Task brief: Copy each entry below exactly.

+++

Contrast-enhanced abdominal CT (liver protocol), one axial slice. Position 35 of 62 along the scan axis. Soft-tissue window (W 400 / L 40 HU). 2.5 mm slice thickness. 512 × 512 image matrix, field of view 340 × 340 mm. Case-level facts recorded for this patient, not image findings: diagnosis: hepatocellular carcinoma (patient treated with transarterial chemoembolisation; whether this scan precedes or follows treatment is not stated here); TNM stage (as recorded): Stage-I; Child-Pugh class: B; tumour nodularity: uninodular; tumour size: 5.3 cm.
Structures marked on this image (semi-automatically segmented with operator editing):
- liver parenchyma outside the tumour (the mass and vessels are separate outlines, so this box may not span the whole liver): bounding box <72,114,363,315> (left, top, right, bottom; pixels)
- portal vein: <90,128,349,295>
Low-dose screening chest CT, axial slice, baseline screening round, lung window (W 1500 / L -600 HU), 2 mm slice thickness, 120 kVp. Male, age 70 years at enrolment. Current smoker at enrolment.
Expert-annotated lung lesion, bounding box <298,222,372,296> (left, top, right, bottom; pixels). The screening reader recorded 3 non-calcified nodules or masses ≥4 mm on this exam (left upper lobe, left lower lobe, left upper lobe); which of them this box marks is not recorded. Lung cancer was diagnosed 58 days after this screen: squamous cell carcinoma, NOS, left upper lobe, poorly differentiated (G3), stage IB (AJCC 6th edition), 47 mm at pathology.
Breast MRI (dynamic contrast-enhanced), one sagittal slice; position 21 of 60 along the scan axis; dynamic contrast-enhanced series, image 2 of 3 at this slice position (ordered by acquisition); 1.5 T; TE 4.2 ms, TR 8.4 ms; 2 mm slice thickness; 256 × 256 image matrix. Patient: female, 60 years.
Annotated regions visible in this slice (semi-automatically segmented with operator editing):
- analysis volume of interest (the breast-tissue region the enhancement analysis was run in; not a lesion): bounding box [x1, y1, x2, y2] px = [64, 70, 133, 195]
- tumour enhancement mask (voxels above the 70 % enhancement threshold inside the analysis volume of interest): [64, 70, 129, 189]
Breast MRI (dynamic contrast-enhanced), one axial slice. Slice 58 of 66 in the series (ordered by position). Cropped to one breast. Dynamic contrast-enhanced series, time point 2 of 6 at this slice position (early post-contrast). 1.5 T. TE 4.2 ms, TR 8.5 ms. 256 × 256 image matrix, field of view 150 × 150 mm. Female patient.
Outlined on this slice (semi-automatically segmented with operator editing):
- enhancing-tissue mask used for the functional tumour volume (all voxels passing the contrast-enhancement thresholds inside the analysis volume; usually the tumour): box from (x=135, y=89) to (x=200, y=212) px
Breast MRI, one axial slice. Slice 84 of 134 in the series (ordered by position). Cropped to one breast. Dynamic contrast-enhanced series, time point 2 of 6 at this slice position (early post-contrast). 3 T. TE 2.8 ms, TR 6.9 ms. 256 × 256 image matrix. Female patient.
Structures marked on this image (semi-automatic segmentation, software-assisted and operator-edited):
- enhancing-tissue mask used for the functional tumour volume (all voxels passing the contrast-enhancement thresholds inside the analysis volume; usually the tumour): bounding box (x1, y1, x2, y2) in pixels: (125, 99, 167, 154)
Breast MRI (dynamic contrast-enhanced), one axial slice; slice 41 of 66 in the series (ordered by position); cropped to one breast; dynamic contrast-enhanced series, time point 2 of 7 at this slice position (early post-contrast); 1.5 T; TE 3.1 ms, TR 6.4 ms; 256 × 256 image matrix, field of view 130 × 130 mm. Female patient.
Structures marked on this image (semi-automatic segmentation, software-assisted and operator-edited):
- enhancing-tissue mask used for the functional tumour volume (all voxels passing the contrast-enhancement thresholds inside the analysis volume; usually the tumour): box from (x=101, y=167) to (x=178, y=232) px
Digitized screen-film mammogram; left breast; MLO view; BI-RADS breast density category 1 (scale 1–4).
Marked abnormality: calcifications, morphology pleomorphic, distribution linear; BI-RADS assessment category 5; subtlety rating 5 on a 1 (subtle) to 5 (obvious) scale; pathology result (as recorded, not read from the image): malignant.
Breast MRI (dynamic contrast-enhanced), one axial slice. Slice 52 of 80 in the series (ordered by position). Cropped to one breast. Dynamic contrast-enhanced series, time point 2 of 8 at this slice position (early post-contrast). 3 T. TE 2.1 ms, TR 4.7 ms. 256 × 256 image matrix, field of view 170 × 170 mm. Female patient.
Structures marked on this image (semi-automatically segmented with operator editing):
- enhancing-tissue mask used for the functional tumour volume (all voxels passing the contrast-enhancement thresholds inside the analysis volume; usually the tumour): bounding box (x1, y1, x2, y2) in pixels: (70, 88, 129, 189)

+++

Result:
Contrast-enhanced abdominal CT (liver protocol), one axial slice. Position 35 of 62 along the scan axis. Soft-tissue window (W 400 / L 40 HU). 2.5 mm slice thickness. 512 × 512 image matrix, field of view 340 × 340 mm. Case-level facts recorded for this patient, not image findings: diagnosis: hepatocellular carcinoma (patient treated with transarterial chemoembolisation; whether this scan precedes or follows treatment is not stated here); TNM stage (as recorded): Stage-I; Child-Pugh class: B; tumour nodularity: uninodular; tumour size: 5.3 cm.
Structures marked on this image (semi-automatically segmented with operator editing):
- liver parenchyma outside the tumour (the mass and vessels are separate outlines, so this box may not span the whole liver): bounding box <72,114,363,315> (left, top, right, bottom; pixels)
- portal vein: <90,128,349,295>
Low-dose screening chest CT, axial slice, baseline screening round, lung window (W 1500 / L -600 HU), 2 mm slice thickness, 120 kVp. Male, age 70 years at enrolment. Current smoker at enrolment.
Expert-annotated lung lesion, bounding box <298,222,372,296> (left, top, right, bottom; pixels). The screening reader recorded 3 non-calcified nodules or masses ≥4 mm on this exam (left upper lobe, left lower lobe, left upper lobe); which of them this box marks is not recorded. Lung cancer was diagnosed 58 days after this screen: squamous cell carcinoma, NOS, left upper lobe, poorly differentiated (G3), stage IB (AJCC 6th edition), 47 mm at pathology.
Breast MRI (dynamic contrast-enhanced), one sagittal slice; position 21 of 60 along the scan axis; dynamic contrast-enhanced series, image 2 of 3 at this slice position (ordered by acquisition); 1.5 T; TE 4.2 ms, TR 8.4 ms; 2 mm slice thickness; 256 × 256 image matrix. Patient: female, 60 years.
Annotated regions visible in this slice (semi-automatically segmented with operator editing):
- analysis volume of interest (the breast-tissue region the enhancement analysis was run in; not a lesion): bounding box [x1, y1, x2, y2] px = [64, 70, 133, 195]
- tumour enhancement mask (voxels above the 70 % enhancement threshold inside the analysis volume of interest): [64, 70, 129, 189]
Breast MRI (dynamic contrast-enhanced), one axial slice. Slice 58 of 66 in the series (ordered by position). Cropped to one breast. Dynamic contrast-enhanced series, time point 2 of 6 at this slice position (early post-contrast). 1.5 T. TE 4.2 ms, TR 8.5 ms. 256 × 256 image matrix, field of view 150 × 150 mm. Female patient.
Outlined on this slice (semi-automatically segmented with operator editing):
- enhancing-tissue mask used for the functional tumour volume (all voxels passing the contrast-enhancement thresholds inside the analysis volume; usually the tumour): box from (x=135, y=89) to (x=200, y=212) px
Breast MRI, one axial slice. Slice 84 of 134 in the series (ordered by position). Cropped to one breast. Dynamic contrast-enhanced series, time point 2 of 6 at this slice position (early post-contrast). 3 T. TE 2.8 ms, TR 6.9 ms. 256 × 256 image matrix. Female patient.
Structures marked on this image (semi-automatic segmentation, software-assisted and operator-edited):
- enhancing-tissue mask used for the functional tumour volume (all voxels passing the contrast-enhancement thresholds inside the analysis volume; usually the tumour): bounding box (x1, y1, x2, y2) in pixels: (125, 99, 167, 154)
Breast MRI (dynamic contrast-enhanced), one axial slice; slice 41 of 66 in the series (ordered by position); cropped to one breast; dynamic contrast-enhanced series, time point 2 of 7 at this slice position (early post-contrast); 1.5 T; TE 3.1 ms, TR 6.4 ms; 256 × 256 image matrix, field of view 130 × 130 mm. Female patient.
Structures marked on this image (semi-automatic segmentation, software-assisted and operator-edited):
- enhancing-tissue mask used for the functional tumour volume (all voxels passing the contrast-enhancement thresholds inside the analysis volume; usually the tumour): box from (x=101, y=167) to (x=178, y=232) px
Digitized screen-film mammogram; left breast; MLO view; BI-RADS breast density category 1 (scale 1–4).
Marked abnormality: calcifications, morphology pleomorphic, distribution linear; BI-RADS assessment category 5; subtlety rating 5 on a 1 (subtle) to 5 (obvious) scale; pathology result (as recorded, not read from the image): malignant.
Breast MRI (dynamic contrast-enhanced), one axial slice. Slice 52 of 80 in the series (ordered by position). Cropped to one breast. Dynamic contrast-enhanced series, time point 2 of 8 at this slice position (early post-contrast). 3 T. TE 2.1 ms, TR 4.7 ms. 256 × 256 image matrix, field of view 170 × 170 mm. Female patient.
Structures marked on this image (semi-automatically segmented with operator editing):
- enhancing-tissue mask used for the functional tumour volume (all voxels passing the contrast-enhancement thresholds inside the analysis volume; usually the tumour): bounding box (x1, y1, x2, y2) in pixels: (70, 88, 129, 189)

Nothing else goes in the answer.